* [DIRECTIVE]:
The response must consist of every line of the listing, reproduced verbatim.

* [DATA FOR THE TASK]:
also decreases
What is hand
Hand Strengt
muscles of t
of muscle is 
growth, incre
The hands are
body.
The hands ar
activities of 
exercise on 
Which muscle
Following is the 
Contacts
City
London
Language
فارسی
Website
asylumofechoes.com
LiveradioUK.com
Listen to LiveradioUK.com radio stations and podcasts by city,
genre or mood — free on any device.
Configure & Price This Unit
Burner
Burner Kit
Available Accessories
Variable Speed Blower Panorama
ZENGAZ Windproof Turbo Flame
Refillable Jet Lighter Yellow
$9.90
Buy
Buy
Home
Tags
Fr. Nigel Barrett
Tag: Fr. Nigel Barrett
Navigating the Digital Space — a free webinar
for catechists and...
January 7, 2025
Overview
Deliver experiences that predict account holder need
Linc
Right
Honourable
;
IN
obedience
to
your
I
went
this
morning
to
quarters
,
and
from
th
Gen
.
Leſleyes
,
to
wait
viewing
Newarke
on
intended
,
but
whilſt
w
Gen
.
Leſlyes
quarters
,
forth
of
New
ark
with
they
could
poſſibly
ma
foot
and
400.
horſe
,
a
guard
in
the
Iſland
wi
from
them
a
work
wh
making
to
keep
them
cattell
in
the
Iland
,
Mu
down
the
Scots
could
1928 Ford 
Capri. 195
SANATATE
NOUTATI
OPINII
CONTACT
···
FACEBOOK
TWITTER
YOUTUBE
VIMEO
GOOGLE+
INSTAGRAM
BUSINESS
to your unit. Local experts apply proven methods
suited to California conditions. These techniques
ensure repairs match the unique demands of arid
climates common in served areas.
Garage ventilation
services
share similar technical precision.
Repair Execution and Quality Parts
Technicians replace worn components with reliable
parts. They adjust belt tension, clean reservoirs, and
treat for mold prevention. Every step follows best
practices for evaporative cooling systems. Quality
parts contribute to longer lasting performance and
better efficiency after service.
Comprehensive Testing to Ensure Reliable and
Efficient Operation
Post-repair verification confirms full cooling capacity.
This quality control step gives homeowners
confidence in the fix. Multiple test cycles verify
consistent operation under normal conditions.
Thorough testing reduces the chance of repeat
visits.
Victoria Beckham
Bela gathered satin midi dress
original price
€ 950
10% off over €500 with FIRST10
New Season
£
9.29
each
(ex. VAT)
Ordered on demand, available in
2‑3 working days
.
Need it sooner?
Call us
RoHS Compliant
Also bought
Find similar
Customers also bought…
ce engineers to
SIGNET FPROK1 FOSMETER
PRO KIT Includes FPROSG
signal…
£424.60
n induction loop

* [ANSWER AREA]:
also decreases
What is hand
Hand Strengt
muscles of t
of muscle is 
growth, incre
The hands are
body.
The hands ar
activities of 
exercise on 
Which muscle
Following is the 
Contacts
City
London
Language
فارسی
Website
asylumofechoes.com
LiveradioUK.com
Listen to LiveradioUK.com radio stations and podcasts by city,
genre or mood — free on any device.
Configure & Price This Unit
Burner
Burner Kit
Available Accessories
Variable Speed Blower Panorama
ZENGAZ Windproof Turbo Flame
Refillable Jet Lighter Yellow
$9.90
Buy
Buy
Home
Tags
Fr. Nigel Barrett
Tag: Fr. Nigel Barrett
Navigating the Digital Space — a free webinar
for catechists and...
January 7, 2025
Overview
Deliver experiences that predict account holder need
Linc
Right
Honourable
;
IN
obedience
to
your
I
went
this
morning
to
quarters
,
and
from
th
Gen
.
Leſleyes
,
to
wait
viewing
Newarke
on
intended
,
but
whilſt
w
Gen
.
Leſlyes
quarters
,
forth
of
New
ark
with
they
could
poſſibly
ma
foot
and
400.
horſe
,
a
guard
in
the
Iſland
wi
from
them
a
work
wh
making
to
keep
them
cattell
in
the
Iland
,
Mu
down
the
Scots
could
1928 Ford 
Capri. 195
SANATATE
NOUTATI
OPINII
CONTACT
···
FACEBOOK
TWITTER
YOUTUBE
VIMEO
GOOGLE+
INSTAGRAM
BUSINESS
to your unit. Local experts apply proven methods
suited to California conditions. These techniques
ensure repairs match the unique demands of arid
climates common in served areas.
Garage ventilation
services
share similar technical precision.
Repair Execution and Quality Parts
Technicians replace worn components with reliable
parts. They adjust belt tension, clean reservoirs, and
treat for mold prevention. Every step follows best
practices for evaporative cooling systems. Quality
parts contribute to longer lasting performance and
better efficiency after service.
Comprehensive Testing to Ensure Reliable and
Efficient Operation
Post-repair verification confirms full cooling capacity.
This quality control step gives homeowners
confidence in the fix. Multiple test cycles verify
consistent operation under normal conditions.
Thorough testing reduces the chance of repeat
visits.
Victoria Beckham
Bela gathered satin midi dress
original price
€ 950
10% off over €500 with FIRST10
New Season
£
9.29
each
(ex. VAT)
Ordered on demand, available in
2‑3 working days
.
Need it sooner?
Call us
RoHS Compliant
Also bought
Find similar
Customers also bought…
ce engineers to
SIGNET FPROK1 FOSMETER
PRO KIT Includes FPROSG
signal…
£424.60
n induction loop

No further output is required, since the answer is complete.